© Hans van den Bogaard
Multimedia mist ook na revisie nog muzikale magie
Nederlandse componisten zijn niet bepaald befaamd als het gaat om het componeren van opera’s. Vaak worden ze aangespoord door een bepaald idee, concept of gevoel in plaats van door een boeiend verhaal. De premières worden aangekondigd met veel tamtam, de productie loopt een aantal keren en wordt – voordat het een stille dood sterft – wellicht nog een tweede keer opgevoerd.

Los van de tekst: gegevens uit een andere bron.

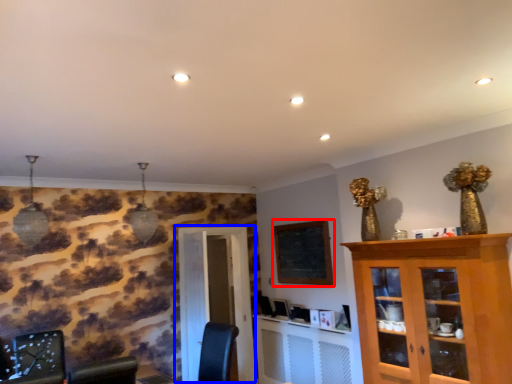
Question: Which point is further to the camera, bulletin board (highlighted by a red box) or door (highlighted by a blue box)?

Choices:
 (A) bulletin board
 (B) door

Answer: (B)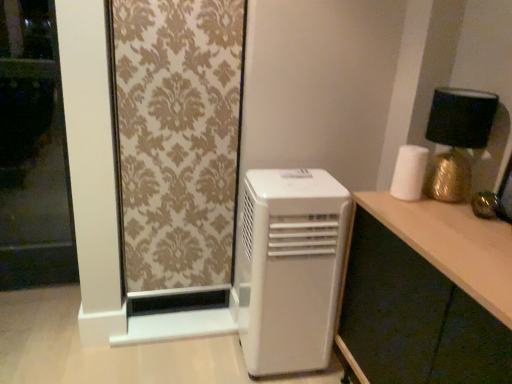
Question: In the image, is white plastic air conditioner at lower center positioned in front of or behind wooden desk at right?

Choices:
 (A) front
 (B) behind

Answer: (B)

Question: Is white plastic air conditioner at lower center situated inside wooden desk at right or outside?

Choices:
 (A) outside
 (B) inside

Answer: (A)

Question: Estimate the real-world distances between objects in this image. Which object is closer to the white plastic air conditioner at lower center?

Choices:
 (A) white matte paper towel at right
 (B) transparent glass screen door at left
 (C) gold damask fabric at upper left
 (D) gold metallic table lamp at upper right
 (E) wooden desk at right

Answer: (E)

Question: Which object is positioned farthest from the wooden desk at right?

Choices:
 (A) gold metallic table lamp at upper right
 (B) white plastic air conditioner at lower center
 (C) transparent glass screen door at left
 (D) white matte paper towel at right
 (E) gold damask fabric at upper left

Answer: (C)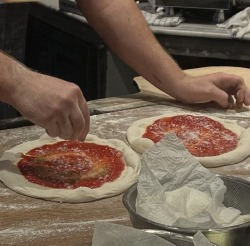
At what (x,y) coordinates should I click in order to perform the action: click on tabletop. Please return your answer as a coordinate pair (x, y). This screenshot has width=250, height=246. Looking at the image, I should click on (107, 124), (197, 30).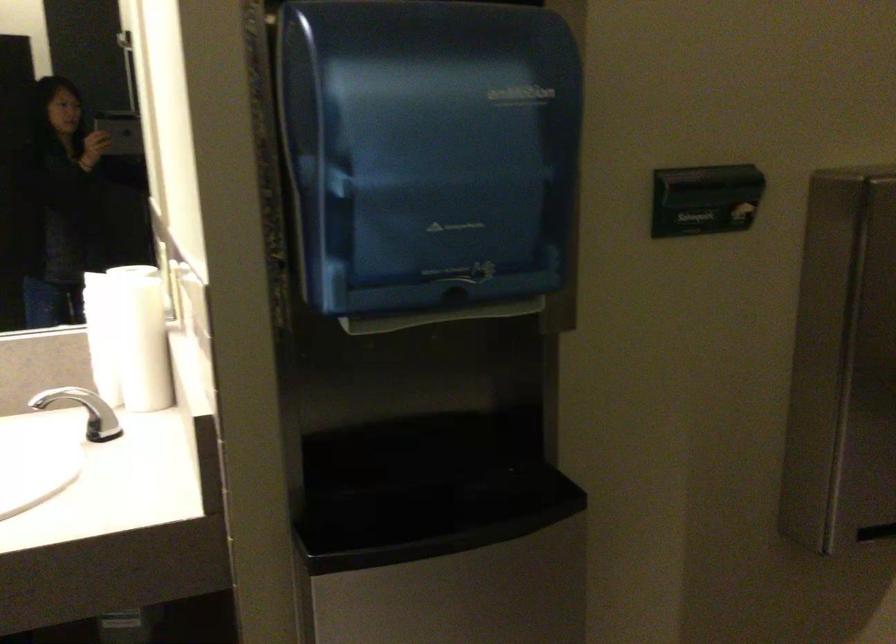
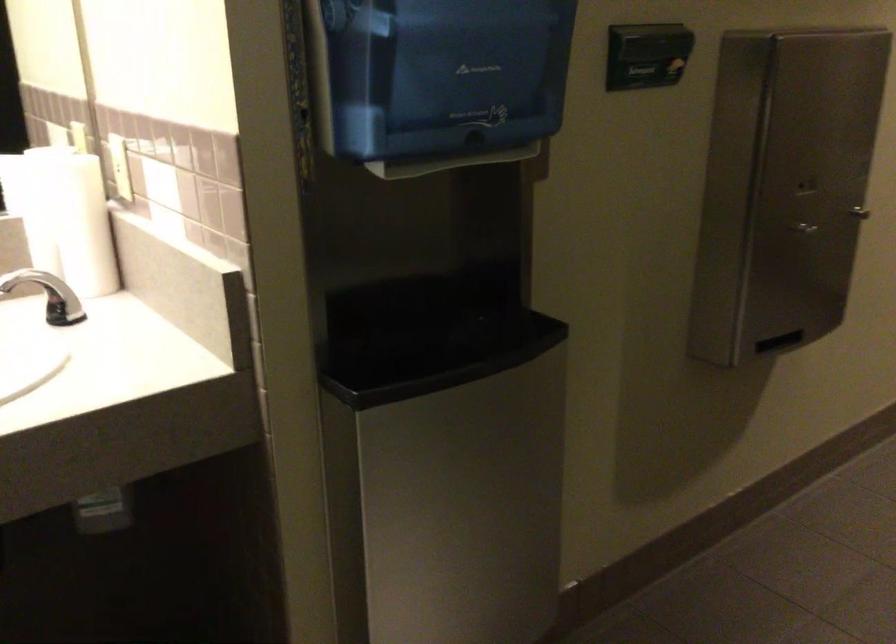
Question: The camera is either moving clockwise (left) or counter-clockwise (right) around the object. The first image is from the beginning of the video and the second image is from the end. Is the camera moving left or right when shooting the video?

Choices:
 (A) Left
 (B) Right

Answer: (A)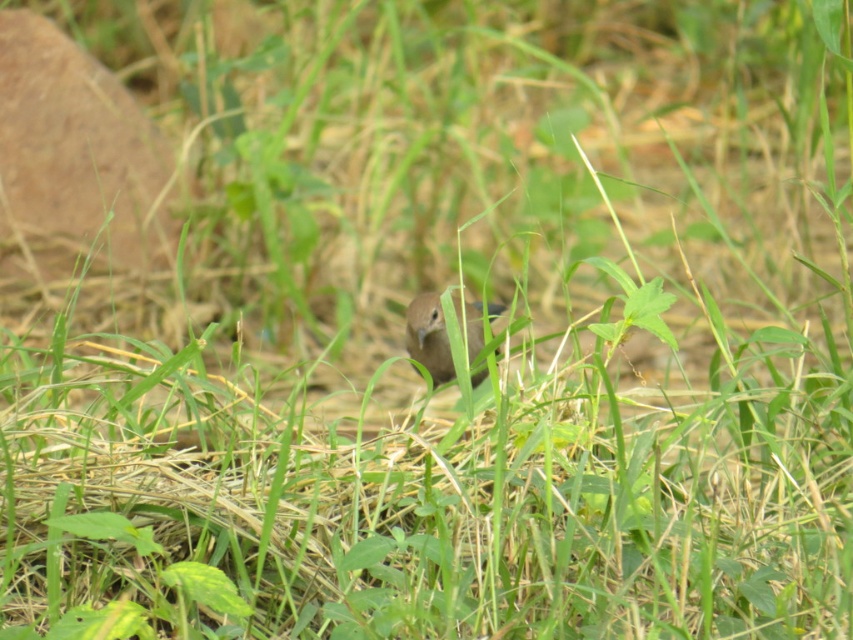
Does brown rock at upper left have a larger size compared to brown matte bird at center?

Yes, brown rock at upper left is bigger than brown matte bird at center.

Which of these two, brown rock at upper left or brown matte bird at center, stands taller?

With more height is brown rock at upper left.

Identify the location of brown rock at upper left. (76, 156).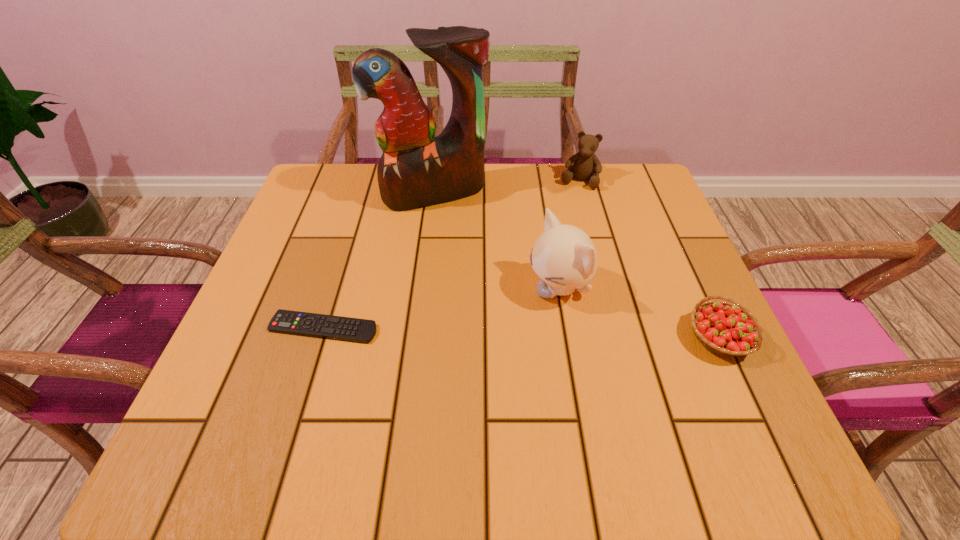
The width and height of the screenshot is (960, 540). Identify the location of vacant space situated on the front-facing side of the teddy bear. (554, 252).

Where is `free space located 0.170m on the face of the kitten`? free space located 0.170m on the face of the kitten is located at coordinates (459, 335).

What are the coordinates of `vacant space located 0.290m on the face of the kitten` in the screenshot? It's located at (400, 363).

This screenshot has height=540, width=960. In order to click on free spot located on the face of the kitten in this screenshot , I will do `click(487, 322)`.

The width and height of the screenshot is (960, 540). I want to click on vacant space located 0.260m at the face of the tallest object, so click(479, 285).

At what (x,y) coordinates should I click in order to perform the action: click on vacant region located 0.160m at the face of the tallest object. Please return your answer as a coordinate pair (x, y). This screenshot has width=960, height=540. Looking at the image, I should click on (466, 254).

In order to click on blank area located at the face of the tallest object in this screenshot , I will do `click(472, 269)`.

This screenshot has width=960, height=540. I want to click on teddy bear located at the far edge, so click(586, 165).

This screenshot has height=540, width=960. What are the coordinates of `parrot located in the far edge section of the desktop` in the screenshot? It's located at (417, 169).

Locate an element on the screen. The image size is (960, 540). object situated at the near edge is located at coordinates (729, 329).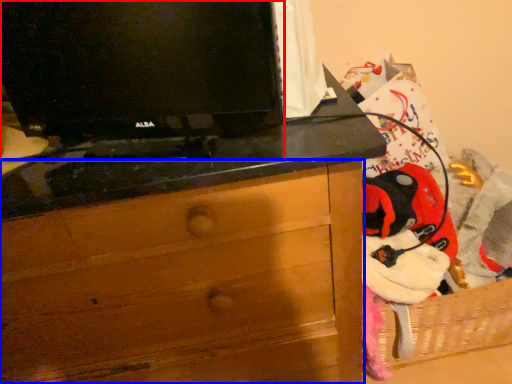
Question: Among these objects, which one is farthest to the camera, television (highlighted by a red box) or chest of drawers (highlighted by a blue box)?

Choices:
 (A) television
 (B) chest of drawers

Answer: (B)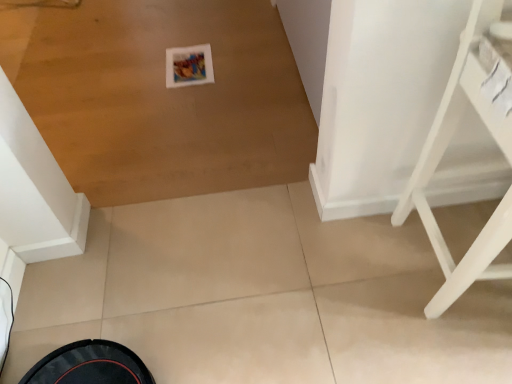
The image size is (512, 384). I want to click on vacant space positioned to the left of white wood ladder at right, so click(344, 291).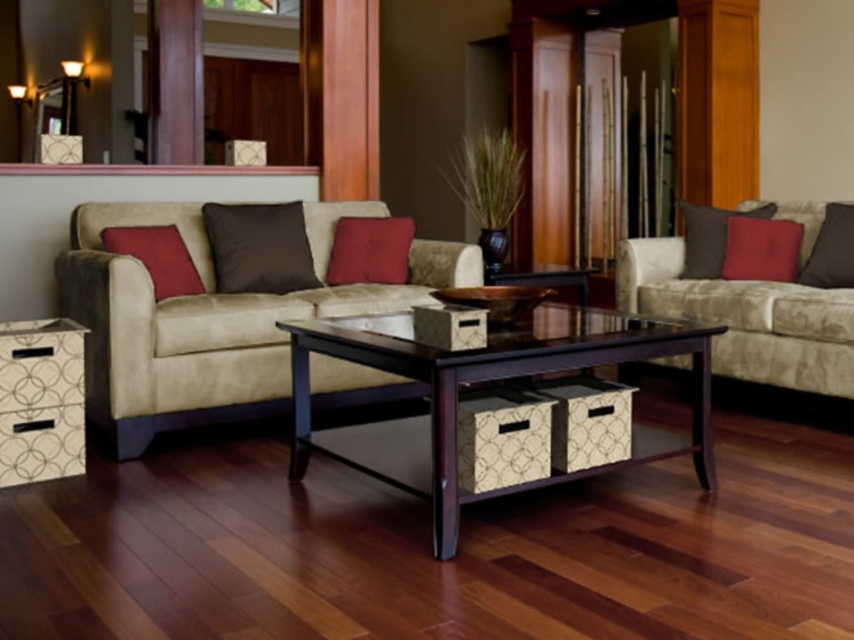
Question: Among these points, which one is farthest from the camera?

Choices:
 (A) (390, 257)
 (B) (133, 240)
 (C) (303, 280)

Answer: (A)

Question: Is matte red pillow at center thinner than matte brown pillow at right?

Choices:
 (A) yes
 (B) no

Answer: (A)

Question: Estimate the real-world distances between objects in this image. Which object is farther from the red suede pillow at left?

Choices:
 (A) matte brown pillow at right
 (B) dark wood/black glass coffee table at center
 (C) matte red pillow at right
 (D) matte red pillow at center

Answer: (C)

Question: Which of these objects is positioned closest to the matte brown pillow at right?

Choices:
 (A) white textured side table at lower left
 (B) suede beige couch at center
 (C) red suede pillow at left
 (D) matte red pillow at center

Answer: (D)

Question: Is suede beige couch at center to the right of satin brown pillow at center from the viewer's perspective?

Choices:
 (A) yes
 (B) no

Answer: (A)

Question: Where is suede beige couch at center located in relation to red suede pillow at left in the image?

Choices:
 (A) left
 (B) right

Answer: (B)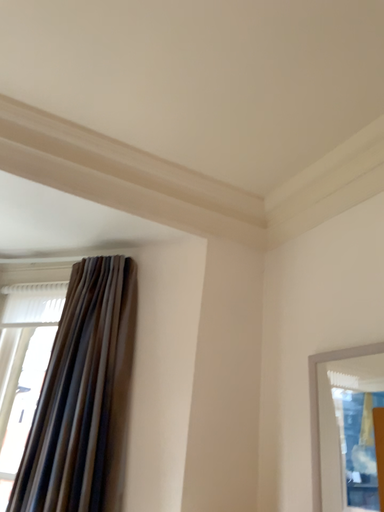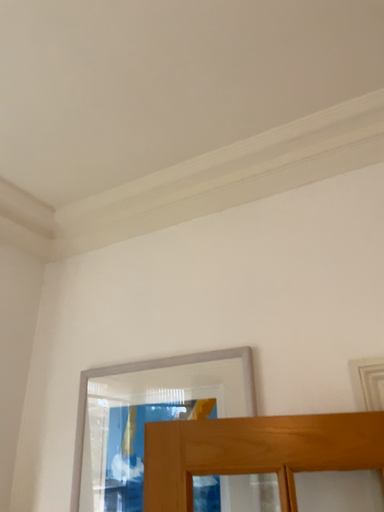
Question: How did the camera likely rotate when shooting the video?

Choices:
 (A) rotated right
 (B) rotated left

Answer: (A)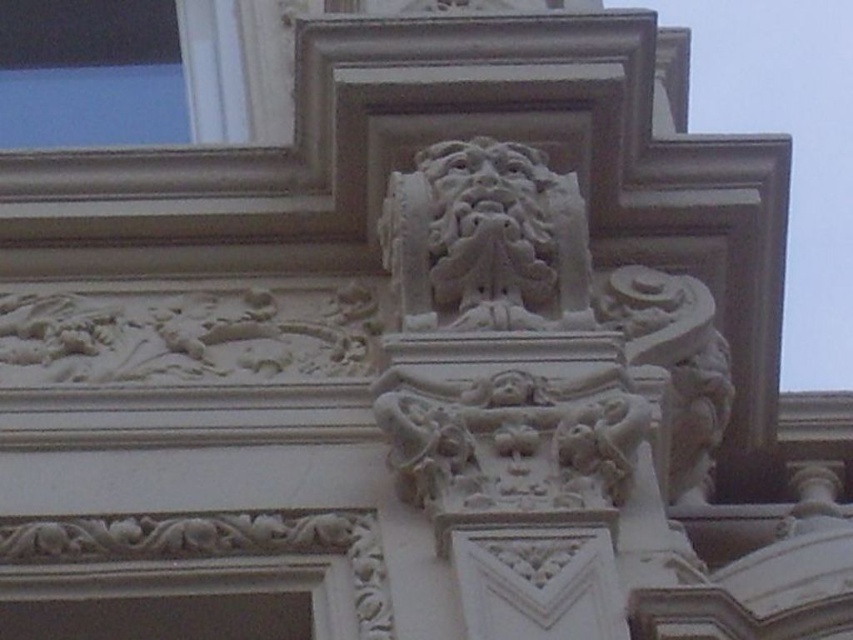
You are an architect inspecting the building facade. You notice the white stone sculpture at center and the transparent glass window at upper left. Which object is positioned higher up on the facade?

The transparent glass window at upper left is positioned higher up on the facade than the white stone sculpture at center.

You are examining the architectural details of the building facade. There are two points marked on the image at coordinates point [505,230] and point [202,70]. If you were to touch both points with your finger, which one would feel closer to your hand?

Point [505,230] is closer to the viewer than point [202,70], so touching it would feel closer to your hand.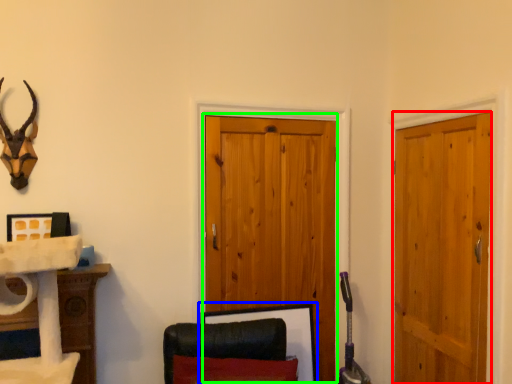
Question: Which object is positioned closest to door (highlighted by a red box)? Select from picture frame (highlighted by a blue box) and barn door (highlighted by a green box).

Choices:
 (A) picture frame
 (B) barn door

Answer: (B)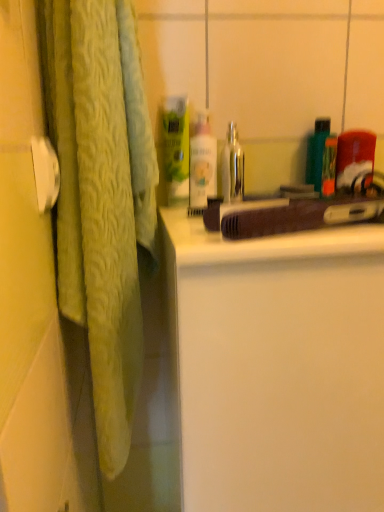
Question: Does brown matte hairdryer at center have a greater height compared to white matte cabinet at center?

Choices:
 (A) yes
 (B) no

Answer: (B)

Question: From a real-world perspective, does brown matte hairdryer at center sit lower than white matte cabinet at center?

Choices:
 (A) yes
 (B) no

Answer: (B)

Question: From the image's perspective, is brown matte hairdryer at center above white matte cabinet at center?

Choices:
 (A) yes
 (B) no

Answer: (A)

Question: Is brown matte hairdryer at center with white matte cabinet at center?

Choices:
 (A) no
 (B) yes

Answer: (A)

Question: Could you tell me if brown matte hairdryer at center is turned towards white matte cabinet at center?

Choices:
 (A) yes
 (B) no

Answer: (B)

Question: From a real-world perspective, relative to white matte cabinet at center, is white glossy lotion at center vertically above or below?

Choices:
 (A) above
 (B) below

Answer: (A)

Question: From their relative heights in the image, would you say white glossy lotion at center is taller or shorter than white matte cabinet at center?

Choices:
 (A) short
 (B) tall

Answer: (A)

Question: Looking at their shapes, would you say white glossy lotion at center is wider or thinner than white matte cabinet at center?

Choices:
 (A) thin
 (B) wide

Answer: (A)

Question: Considering the positions of point (190, 184) and point (284, 336), is point (190, 184) closer or farther from the camera than point (284, 336)?

Choices:
 (A) farther
 (B) closer

Answer: (A)

Question: Relative to brown matte hairdryer at center, is white glossy lotion at center in front or behind?

Choices:
 (A) behind
 (B) front

Answer: (A)

Question: Considering the relative positions of white glossy lotion at center and brown matte hairdryer at center in the image provided, is white glossy lotion at center to the left or to the right of brown matte hairdryer at center?

Choices:
 (A) right
 (B) left

Answer: (B)

Question: Choose the correct answer: Is white glossy lotion at center inside brown matte hairdryer at center or outside it?

Choices:
 (A) inside
 (B) outside

Answer: (B)

Question: From the image's perspective, is white glossy lotion at center positioned above or below brown matte hairdryer at center?

Choices:
 (A) below
 (B) above

Answer: (B)

Question: Is brown matte hairdryer at center bigger or smaller than white matte cabinet at center?

Choices:
 (A) big
 (B) small

Answer: (B)

Question: From their relative heights in the image, would you say brown matte hairdryer at center is taller or shorter than white matte cabinet at center?

Choices:
 (A) short
 (B) tall

Answer: (A)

Zo’n herneming is de revisie van ‘After Life’ uit 2006 van de Nederlandse componist Michel van der Aa (1970) bij De Nederlandse Opera. De opera is gemodelleerd naar de gelijknamige film van de Japanner Hirokazu Kore-Eda. Van der Aa schreef het libretto zelf en het idee c.q. concept c.q. gevoel is hier “herinnering”. Het gegeven doet enigszins denken aan de opera ‘The Refuge’ van de componist Christopher Theofanidis, één van de meest ambitieuze, grootschalige en pakkende opera’s van de afgelopen jaren, waarin immigranten hun herinneringen vertellen. ‘After Life’ beschrijft zeven dagen in een week op een tussenstation tussen leven en dood met terugblikken naar het verleden en nieuwe ontwikkelingen in het heden. De op video getoonde herinneringen zijn intiem, persoonlijk, krachtig en aangrijpend, maar het probleem met ‘After Life’ is, dat aan de verhalen geen expressie wordt geboden door de muziek.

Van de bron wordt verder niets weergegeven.